CPE Bach

CPE Bach’s orchestral works surprise and shock with their stormy expressivity, lurching key changes, dramatic shifts and febrile energy. Daring and innovative first movements contrast with wistful slow movements and playful, dancing finales. Bach’s patron commissioned him to write the string symphonies Wq 182 ‘without regard to the difficulties of execution’, and the music scales the heights and plumbs the depths of both emotion and technique.

Our rating

4

Published: July 9, 2015 at 1:37 pm

COMPOSERS: CPE Bach
LABELS: Signum
WORKS: Symphonies: in D, WQ 183/1; in A, WQ182/4; in B minor, WQ182/5; in F, WQ183/3; in E flat, WQ179
PERFORMER: Orchestra of the Age of Enlightenment/Rebecca Miller
CATALOGUE NO: SIGCD 395

CPE Bach’s orchestral works surprise and shock with their stormy expressivity, lurching key changes, dramatic shifts and febrile energy. Daring and innovative first movements contrast with wistful slow movements and playful, dancing finales. Bach’s patron commissioned him to write the string symphonies Wq 182 ‘without regard to the difficulties of execution’, and the music scales the heights and plumbs the depths of both emotion and technique. The later symphonies, Wq 183, are boldly painted with a colourful orchestral palette, obbligato wind instruments highlighting the composer’s peppery sonorities and chromaticisms.

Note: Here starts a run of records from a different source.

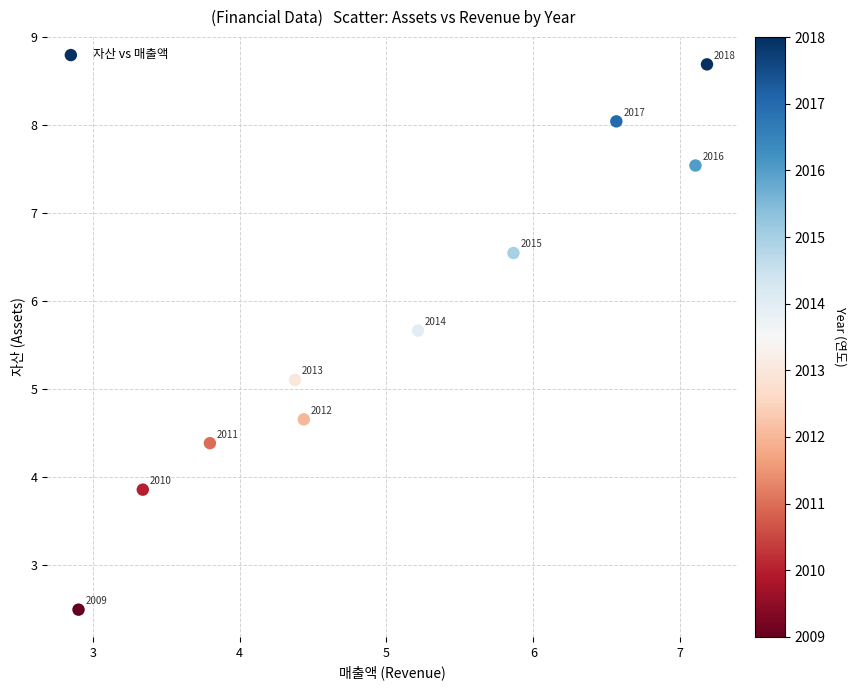

What Y value in the scatter plot is closest to 5?

5.1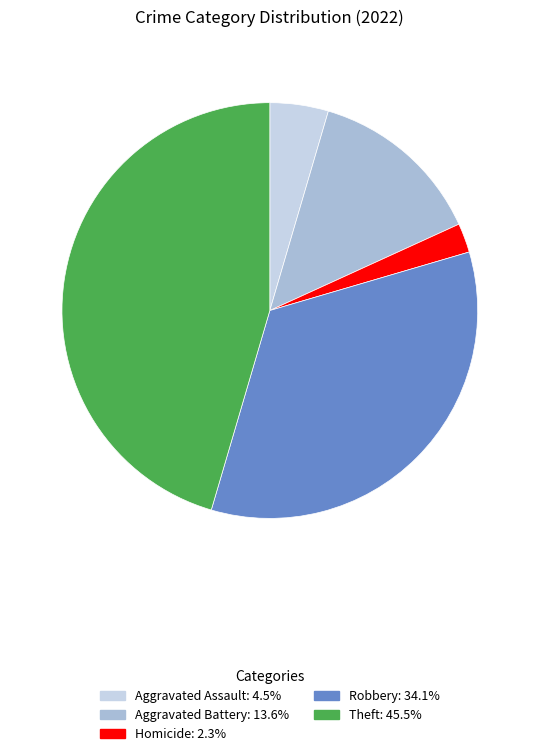

Does any single category account for the majority?

No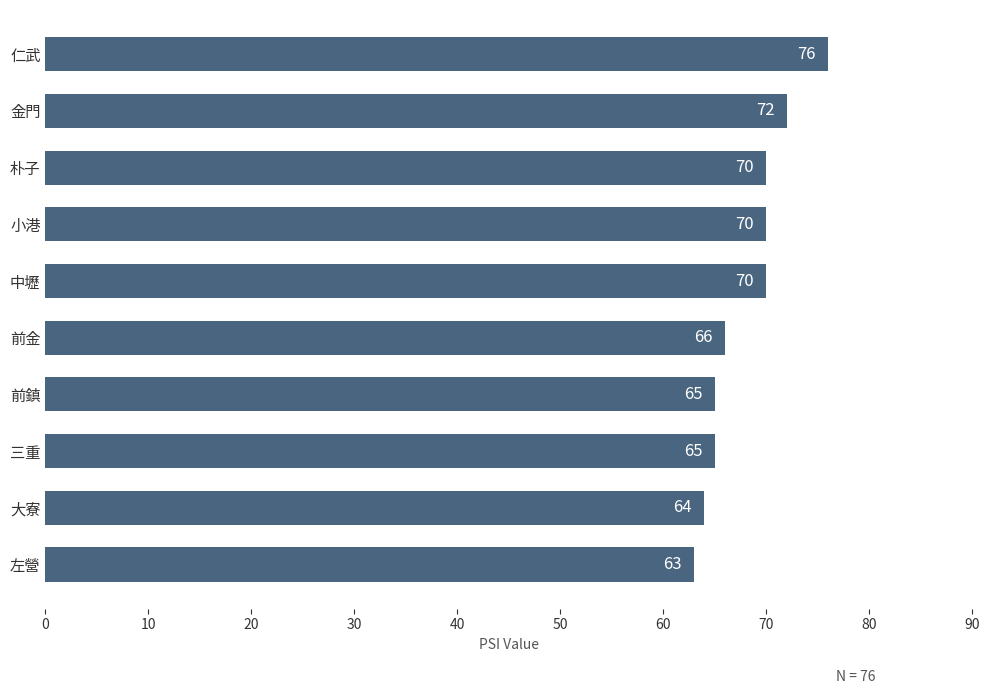

What value does the data have at 大寮, to the nearest 5?

65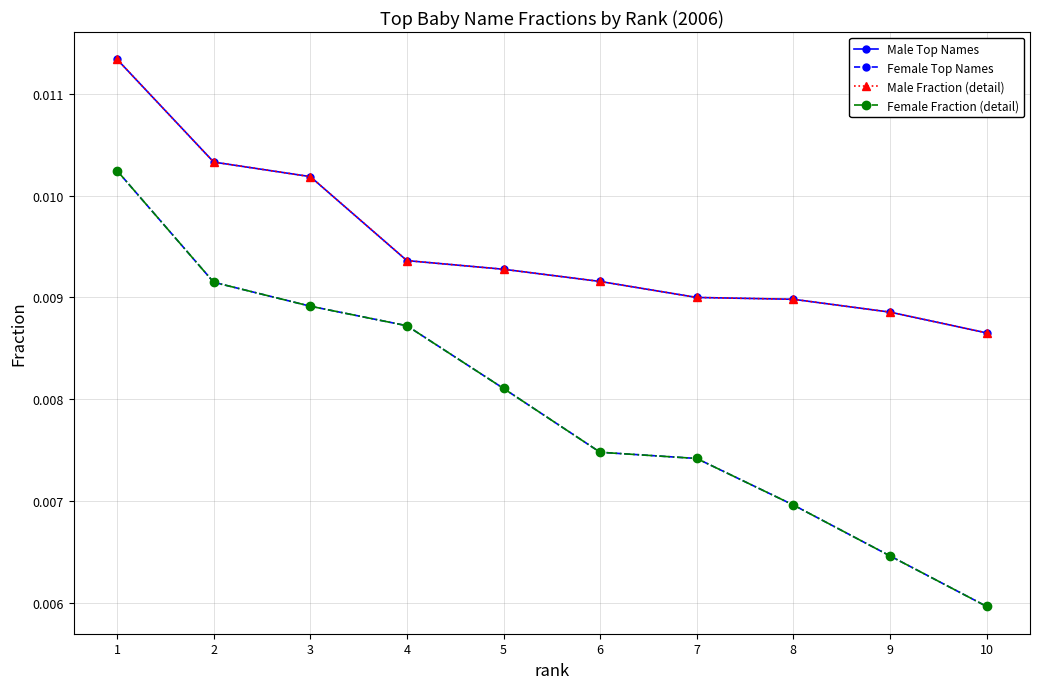

Is this an area chart (filled region under the line)?

No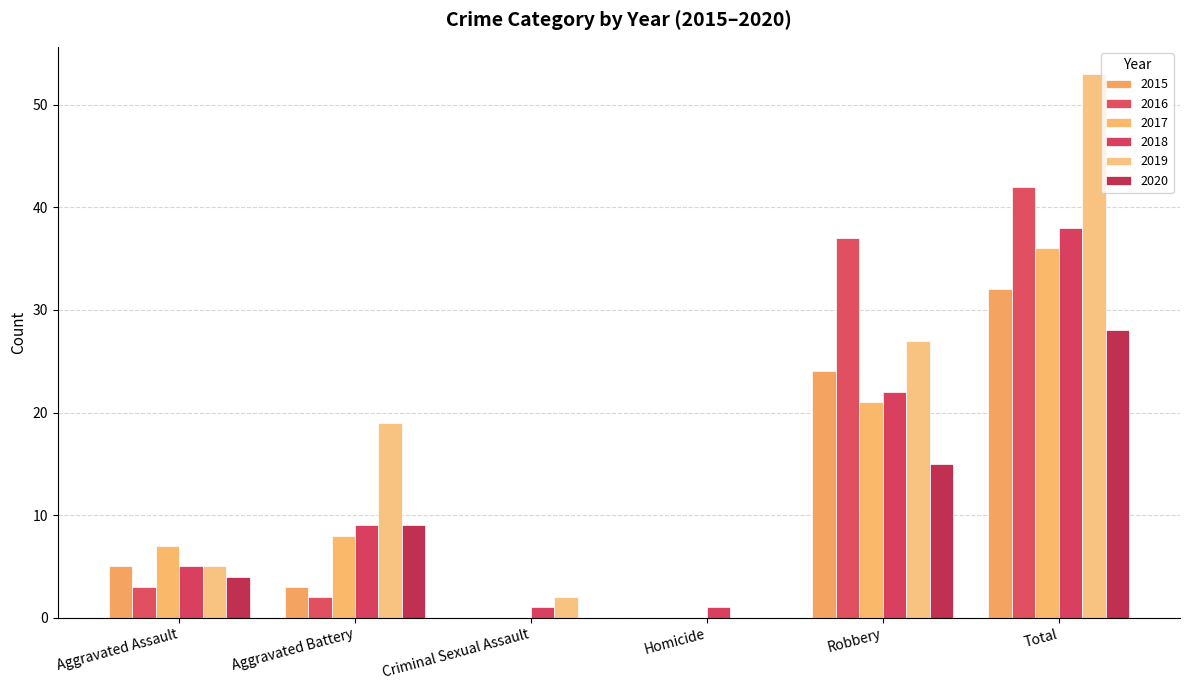

What is the difference between the maximum and minimum values in the 2018 series?

37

In these live performances given at London’s Queen Elizabeth Hall, Rebecca Miller draws assured and ebullient playing from the OAE. Tempos are well-judged for the acoustic and, though Miller exploits a wide dynamic range, she never overplays the music’s inherent drama. The orchestral sound is rich and suave, ensemble and intonation are polished – even, perhaps, rather too refined for these Sturm and Drang works. For a grittier and more incisive approach, consider Gustav Leonhardt’s still fresh-sounding recording of select symphonies with the same orchestra of 15 years ago.